YOUR TASK: Return all the lines below exactly. Any picture among them is omitted.

━━ DATA EXTRACTS

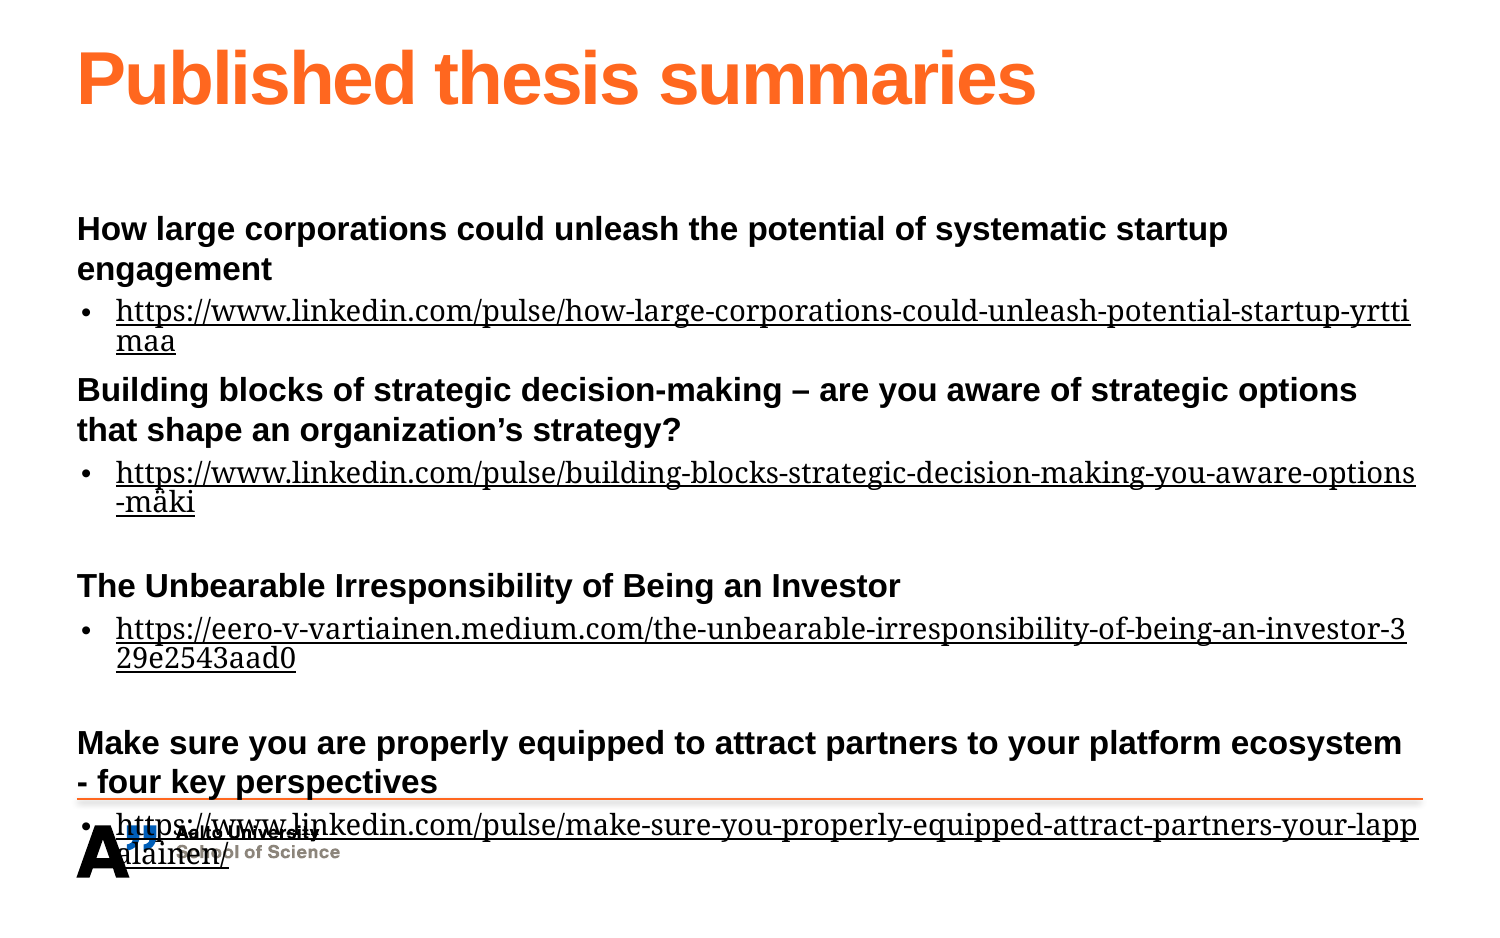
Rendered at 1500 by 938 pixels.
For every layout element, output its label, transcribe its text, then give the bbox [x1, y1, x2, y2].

footer [829, 823, 1424, 845]
list How large corporations could unleash the potential of systematic startup engagement https://www.linkedin.com/pulse/how-large-corporations-could-unleash-potential-startup-yrttimaa Building blocks of strategic decision-making – are you aware of strategic options that shape an organization’s strategy? https://www.linkedin.com/pulse/building-blocks-strategic-decision-making-you-aware-options-mäki The Unbearable Irresponsibility of Being an Investor https://eero-v-vartiainen.medium.com/the-unbearable-irresponsibility-of-being-an-investor-329e2543aad0 Make sure you are properly equipped to attract partners to your platform ecosystem - four key perspectives https://www.linkedin.com/pulse/make-sure-you-properly-equipped-attract-partners-your-lappalainen/ [76, 206, 1424, 755]
title Published thesis summaries [76, 43, 1424, 206]
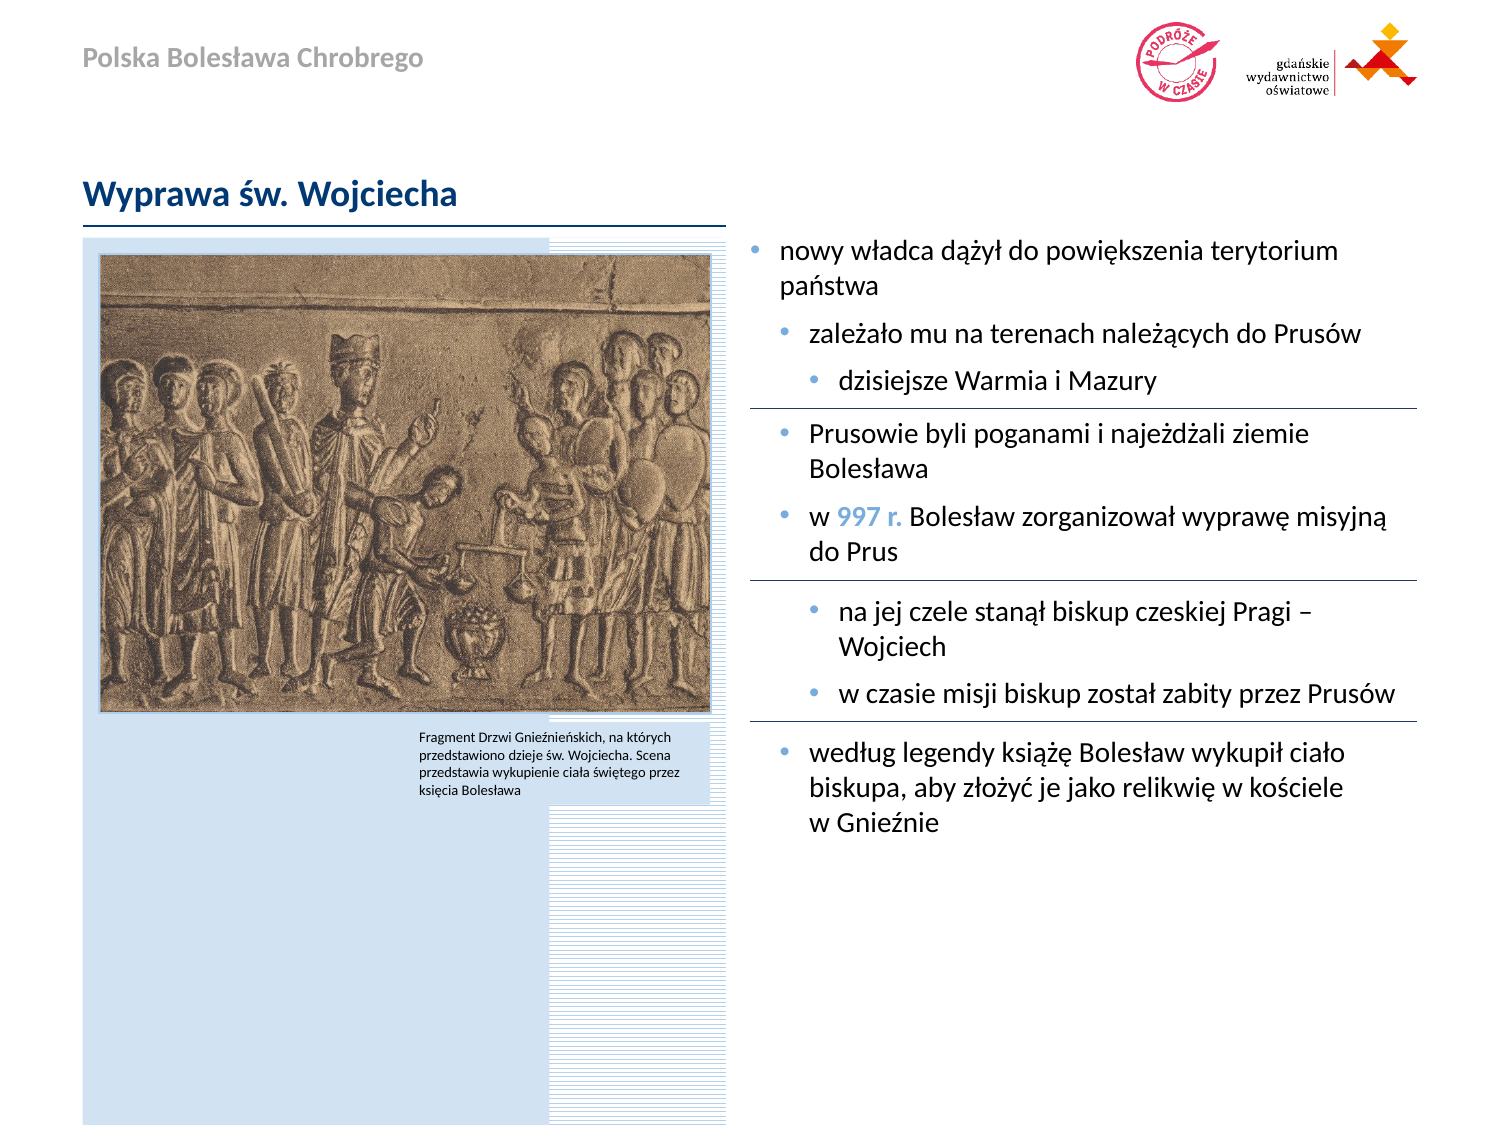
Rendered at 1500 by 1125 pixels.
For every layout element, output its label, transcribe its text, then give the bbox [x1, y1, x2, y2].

text_box nowy władca dążył do powiększenia terytorium państwa zależało mu na terenach należących do Prusów dzisiejsze Warmia i Mazury [750, 225, 1418, 403]
text_box według legendy książę Bolesław wykupił ciało biskupa, aby złożyć je jako relikwię w kościele w Gnieźnie [750, 727, 1418, 858]
text_box [548, 237, 727, 1125]
picture [1246, 22, 1417, 96]
picture [100, 255, 711, 712]
text_box [82, 237, 548, 1125]
text_box na jej czele stanął biskup czeskiej Pragi – Wojciech w czasie misji biskup został zabity przez Prusów [750, 586, 1418, 716]
text_box Prusowie byli poganami i najeżdżali ziemie Bolesława w 997 r. Bolesław zorganizował wyprawę misyjną do Prus [750, 409, 1418, 575]
picture [1136, 22, 1220, 102]
text_box Wyprawa św. Wojciecha [82, 154, 674, 225]
text_box Fragment Drzwi Gnieźnieńskich, na których przedstawiono dzieje św. Wojciecha. Scena przedstawia wykupienie ciała świętego przez księcia Bolesława [401, 721, 711, 805]
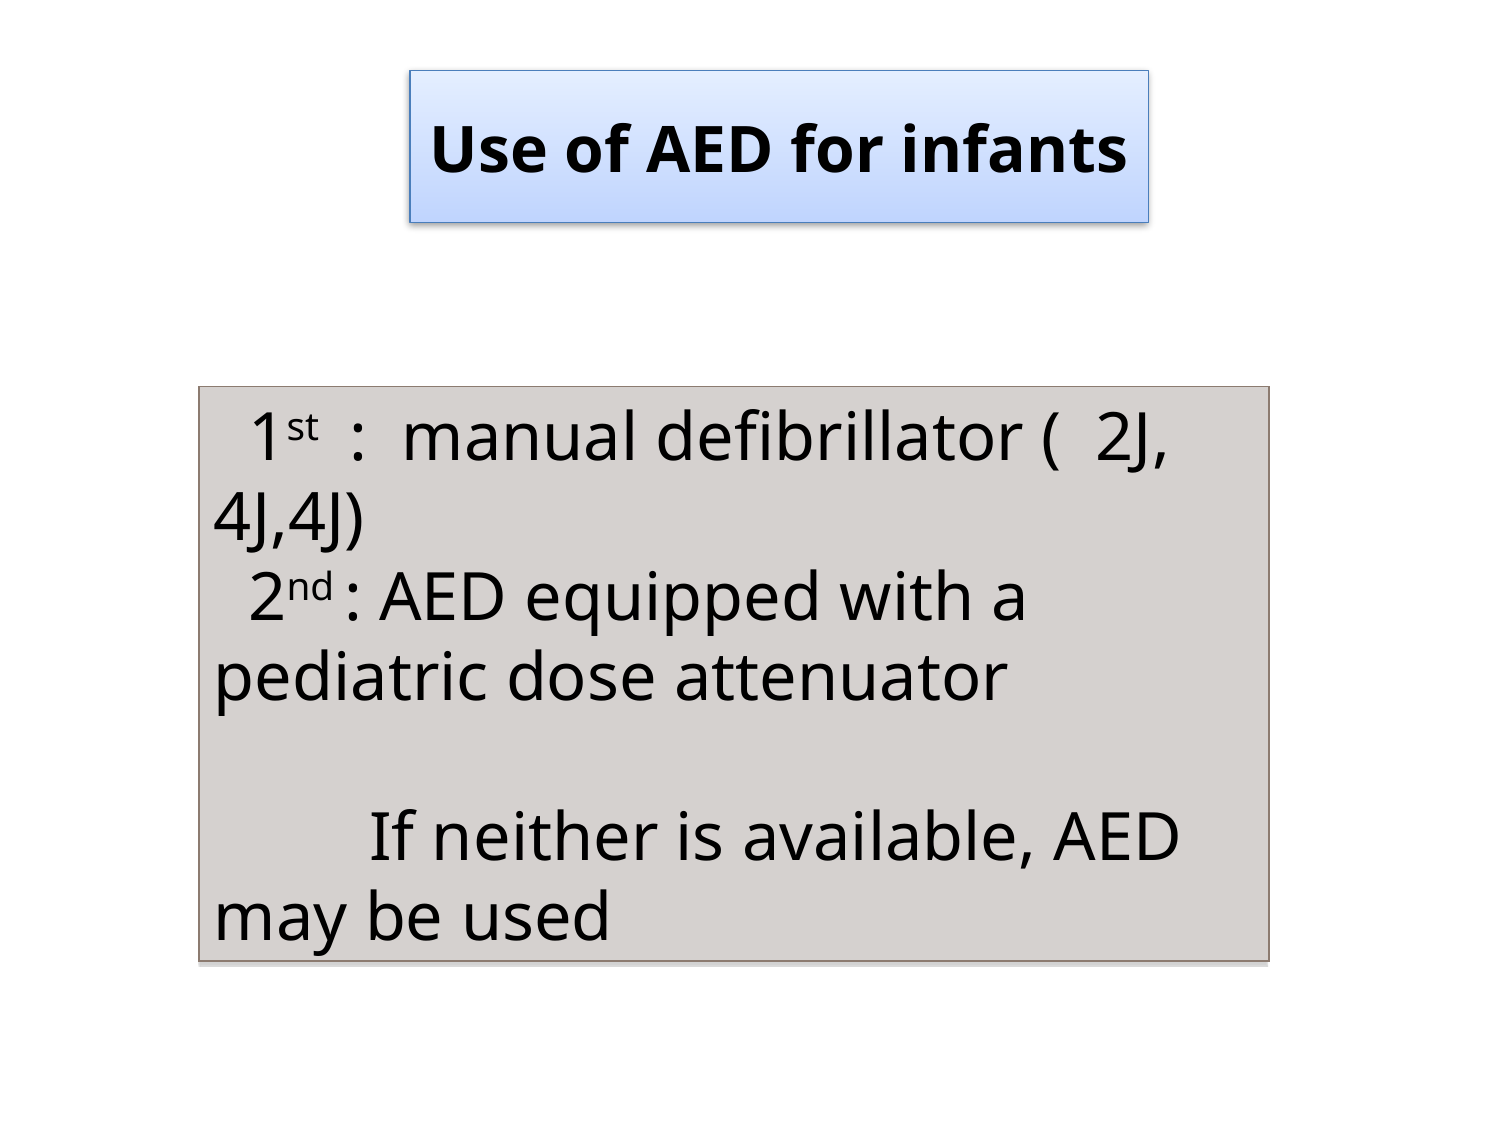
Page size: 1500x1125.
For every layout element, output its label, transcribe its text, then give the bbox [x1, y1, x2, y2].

text_box 1st : manual defibrillator ( 2J, 4J,4J) 2nd : AED equipped with a pediatric dose attenuator If neither is available, AED may be used [199, 386, 1269, 962]
text_box Use of AED for infants [409, 70, 1149, 223]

━━━━

FINAL ANSWER:
Rendered at 1500 by 938 pixels.
For every layout element, output its label, transcribe its text, then give the bbox [x1, y1, x2, y2].

footer [829, 823, 1424, 845]
list How large corporations could unleash the potential of systematic startup engagement https://www.linkedin.com/pulse/how-large-corporations-could-unleash-potential-startup-yrttimaa Building blocks of strategic decision-making – are you aware of strategic options that shape an organization’s strategy? https://www.linkedin.com/pulse/building-blocks-strategic-decision-making-you-aware-options-mäki The Unbearable Irresponsibility of Being an Investor https://eero-v-vartiainen.medium.com/the-unbearable-irresponsibility-of-being-an-investor-329e2543aad0 Make sure you are properly equipped to attract partners to your platform ecosystem - four key perspectives https://www.linkedin.com/pulse/make-sure-you-properly-equipped-attract-partners-your-lappalainen/ [76, 206, 1424, 755]
title Published thesis summaries [76, 43, 1424, 206]
Rendered at 1500 by 1125 pixels.
For every layout element, output its label, transcribe its text, then give the bbox [x1, y1, x2, y2].

text_box nowy władca dążył do powiększenia terytorium państwa zależało mu na terenach należących do Prusów dzisiejsze Warmia i Mazury [750, 225, 1418, 403]
text_box według legendy książę Bolesław wykupił ciało biskupa, aby złożyć je jako relikwię w kościele w Gnieźnie [750, 727, 1418, 858]
text_box [548, 237, 727, 1125]
picture [1246, 22, 1417, 96]
picture [100, 255, 711, 712]
text_box [82, 237, 548, 1125]
text_box na jej czele stanął biskup czeskiej Pragi – Wojciech w czasie misji biskup został zabity przez Prusów [750, 586, 1418, 716]
text_box Prusowie byli poganami i najeżdżali ziemie Bolesława w 997 r. Bolesław zorganizował wyprawę misyjną do Prus [750, 409, 1418, 575]
picture [1136, 22, 1220, 102]
text_box Wyprawa św. Wojciecha [82, 154, 674, 225]
text_box Fragment Drzwi Gnieźnieńskich, na których przedstawiono dzieje św. Wojciecha. Scena przedstawia wykupienie ciała świętego przez księcia Bolesława [401, 721, 711, 805]
Page size: 1500x1125.
For every layout element, output its label, transcribe its text, then give the bbox [x1, y1, x2, y2].

text_box 1st : manual defibrillator ( 2J, 4J,4J) 2nd : AED equipped with a pediatric dose attenuator If neither is available, AED may be used [199, 386, 1269, 962]
text_box Use of AED for infants [409, 70, 1149, 223]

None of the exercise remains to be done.